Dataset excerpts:
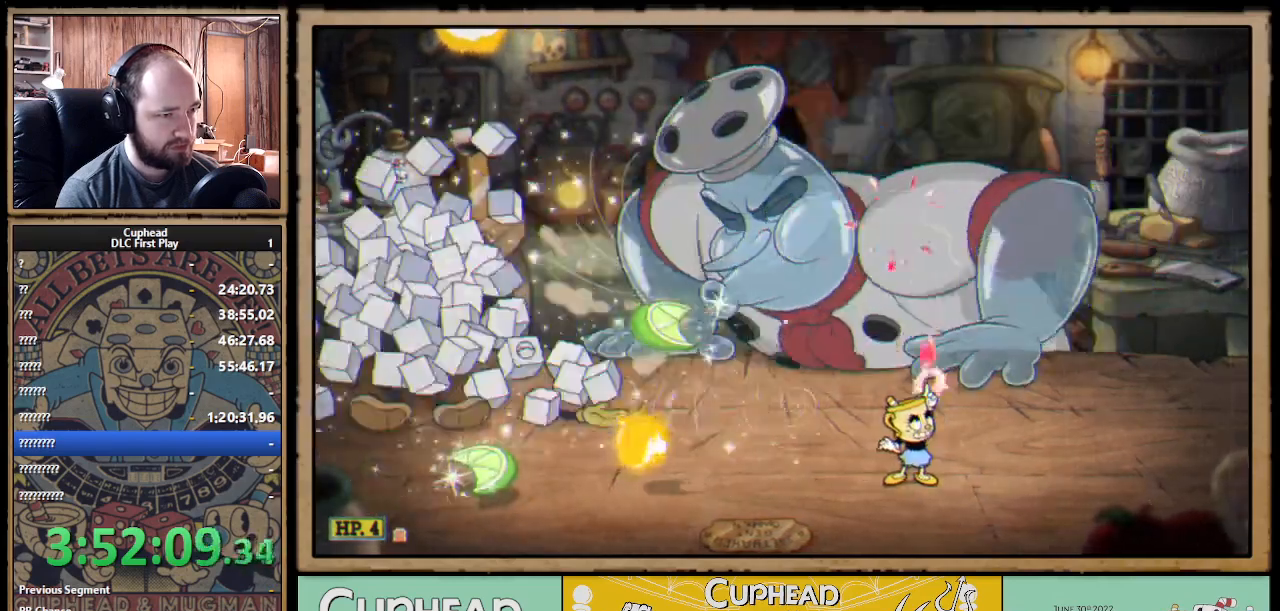
{"buttons": ["X"], "left_stick": "up-right", "right_stick": "center", "events": [[400, "left_stick", "up-right"]]}
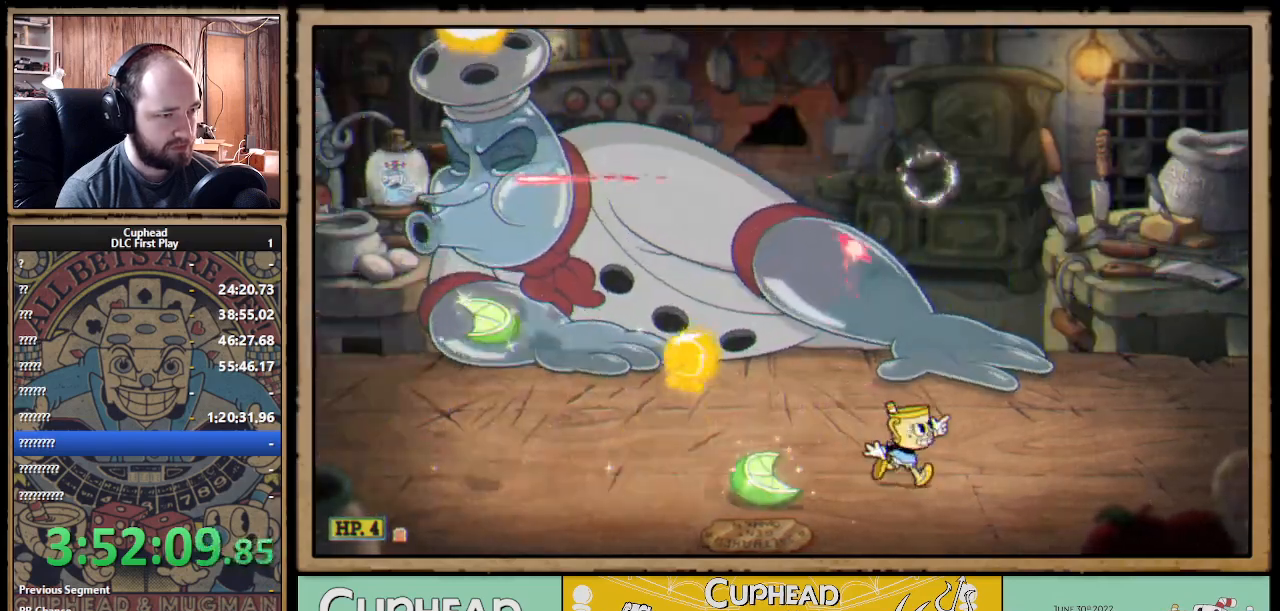
{"buttons": ["X"], "left_stick": "up", "right_stick": "center", "events": [[17, "A", "down"], [150, "A", "up"], [200, "left_stick", "up-left"], [467, "left_stick", "up"]]}
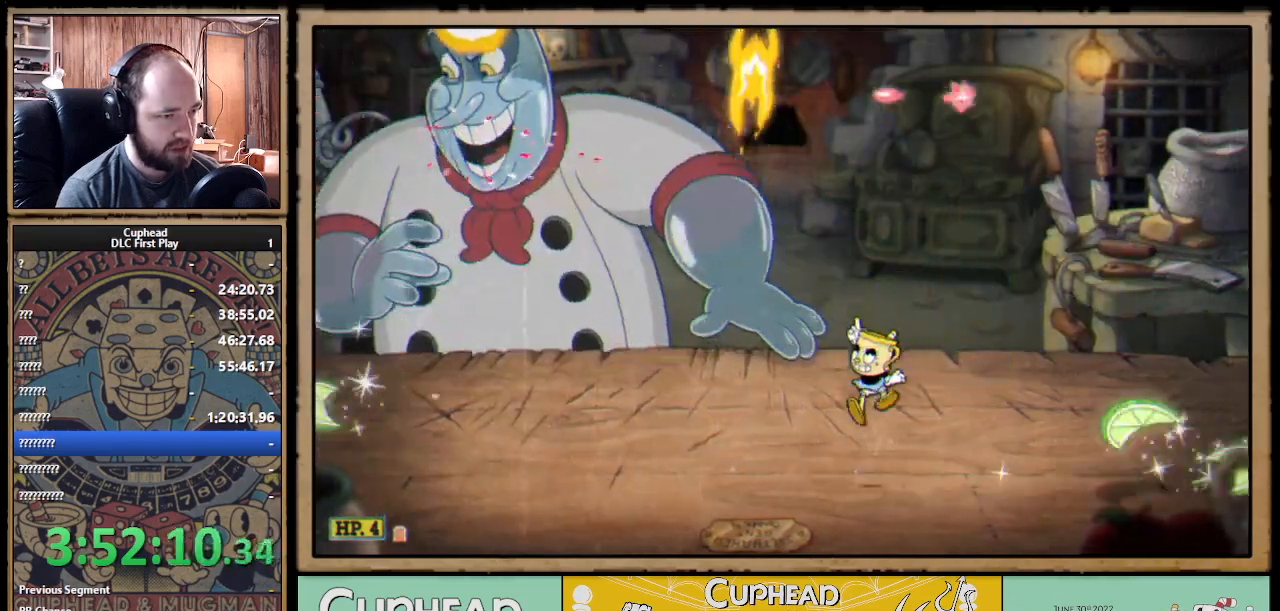
{"buttons": ["X"], "left_stick": "up-right", "right_stick": "center", "events": [[83, "left_stick", "up-left"], [133, "A", "down"], [317, "left_stick", "up-right"], [433, "A", "up"]]}
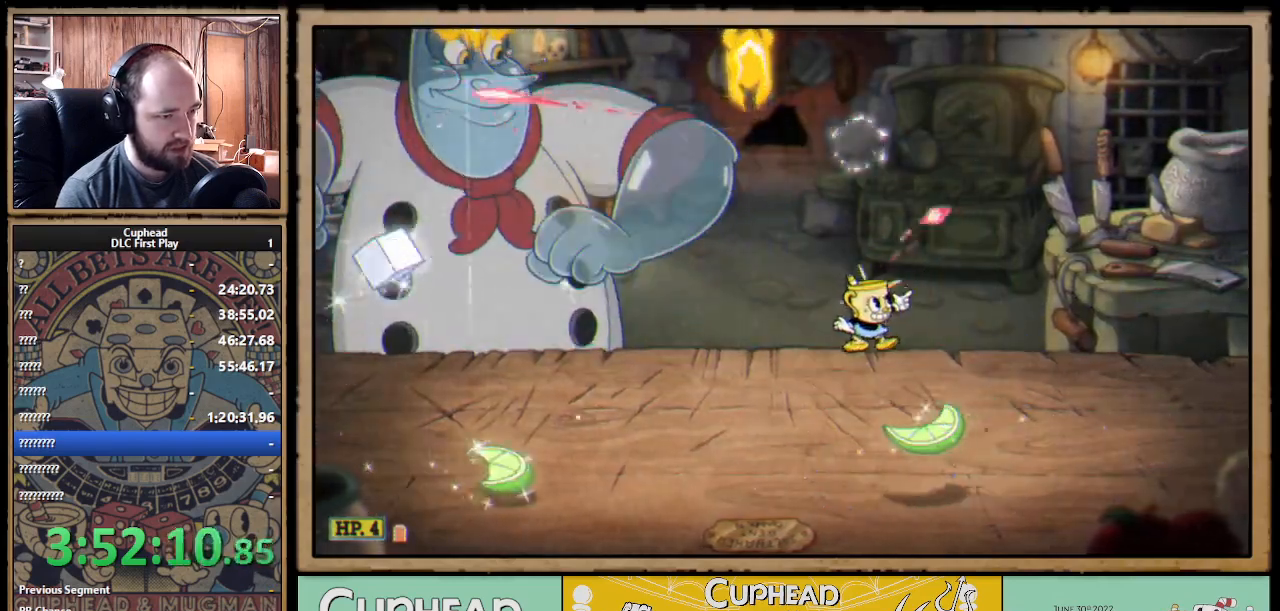
{"buttons": ["A", "X"], "left_stick": "up-left", "right_stick": "center", "events": [[317, "left_stick", "up"], [400, "A", "down"], [450, "left_stick", "up-left"]]}
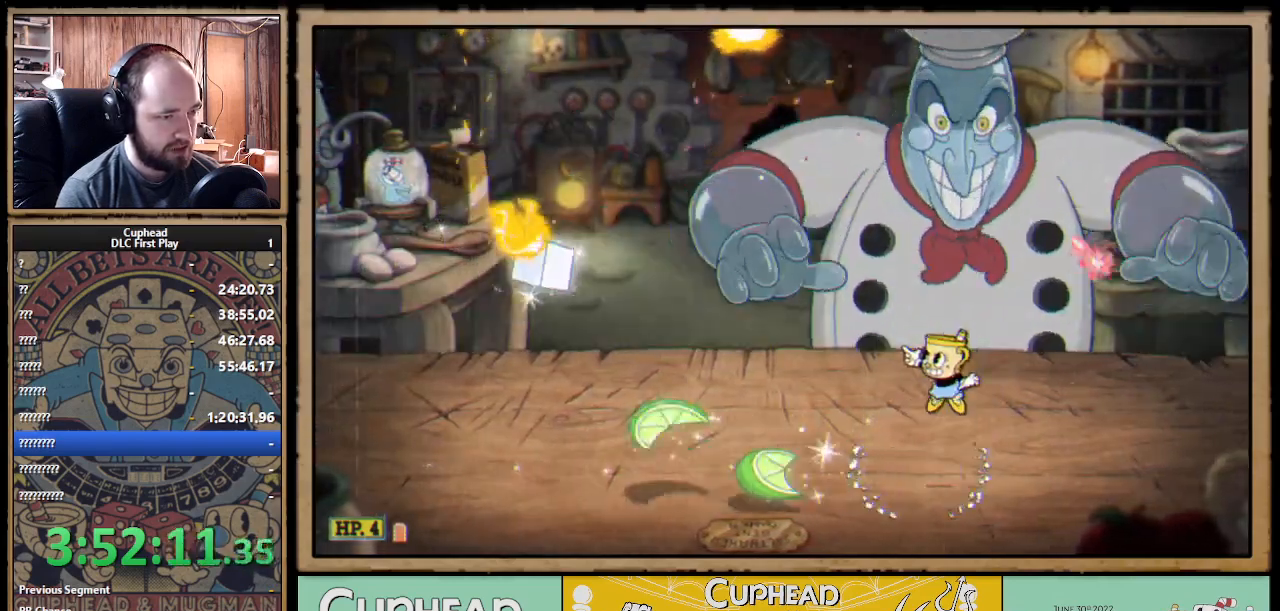
{"buttons": ["X"], "left_stick": "up-left", "right_stick": "center", "events": [[33, "A", "up"], [333, "left_stick", "up-right"], [483, "left_stick", "up-left"]]}
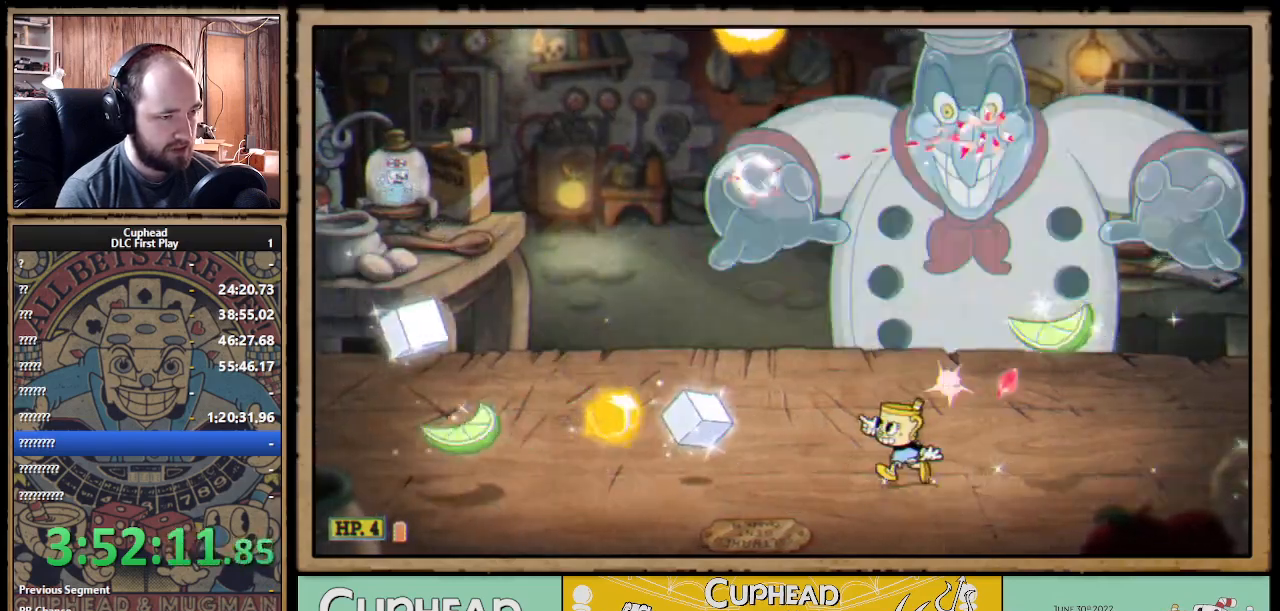
{"buttons": ["X"], "left_stick": "right", "right_stick": "center", "events": [[100, "left_stick", "right"], [333, "left_stick", "up-right"], [450, "left_stick", "right"]]}
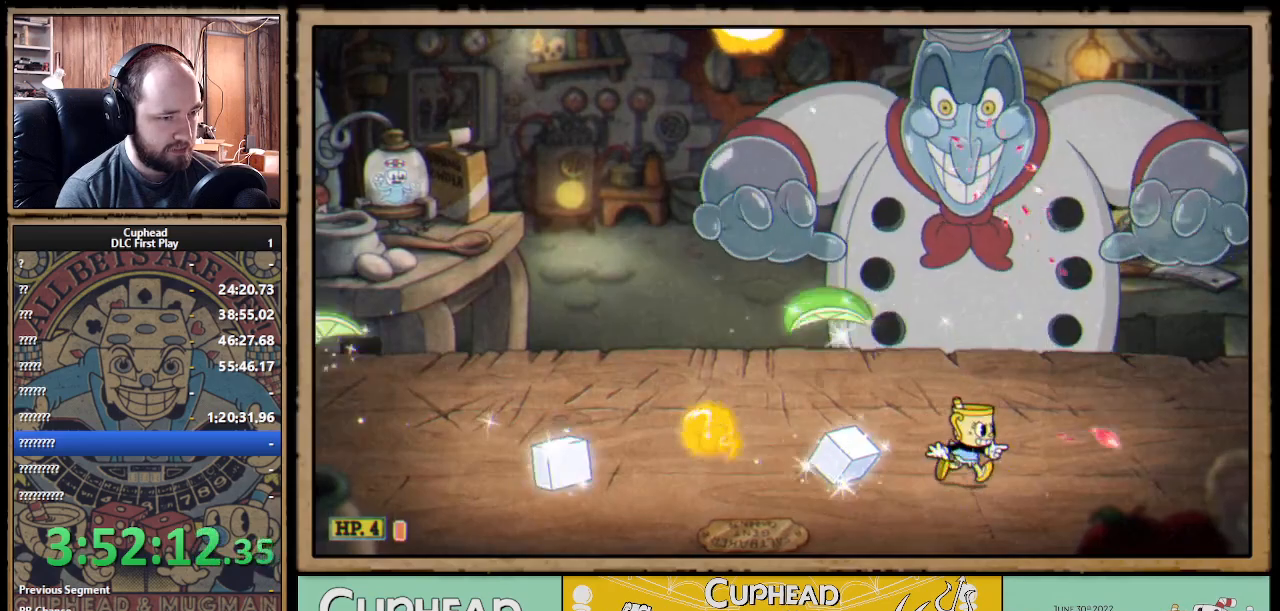
{"buttons": ["X"], "left_stick": "up-left", "right_stick": "center", "events": [[233, "left_stick", "up-left"]]}
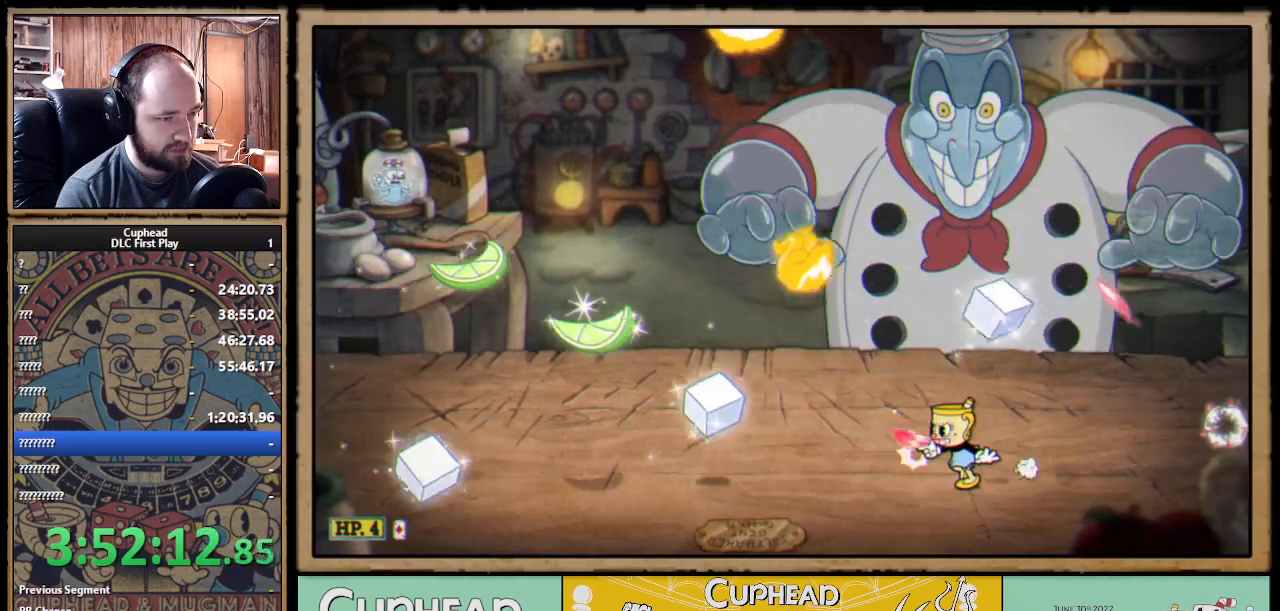
{"buttons": ["X"], "left_stick": "up-left", "right_stick": "center", "events": [[350, "left_stick", "up"], [467, "left_stick", "up-left"]]}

YOUR INSTRUCTIONS:
The copy should hold every entry above word for word and none of the pictures.

ANSWER BELOW:
{"buttons": ["X"], "left_stick": "up-right", "right_stick": "center", "events": [[400, "left_stick", "up-right"]]}
{"buttons": ["X"], "left_stick": "up", "right_stick": "center", "events": [[17, "A", "down"], [150, "A", "up"], [200, "left_stick", "up-left"], [467, "left_stick", "up"]]}
{"buttons": ["X"], "left_stick": "up-right", "right_stick": "center", "events": [[83, "left_stick", "up-left"], [133, "A", "down"], [317, "left_stick", "up-right"], [433, "A", "up"]]}
{"buttons": ["A", "X"], "left_stick": "up-left", "right_stick": "center", "events": [[317, "left_stick", "up"], [400, "A", "down"], [450, "left_stick", "up-left"]]}
{"buttons": ["X"], "left_stick": "up-left", "right_stick": "center", "events": [[33, "A", "up"], [333, "left_stick", "up-right"], [483, "left_stick", "up-left"]]}
{"buttons": ["X"], "left_stick": "right", "right_stick": "center", "events": [[100, "left_stick", "right"], [333, "left_stick", "up-right"], [450, "left_stick", "right"]]}
{"buttons": ["X"], "left_stick": "up-left", "right_stick": "center", "events": [[233, "left_stick", "up-left"]]}
{"buttons": ["X"], "left_stick": "up-left", "right_stick": "center", "events": [[350, "left_stick", "up"], [467, "left_stick", "up-left"]]}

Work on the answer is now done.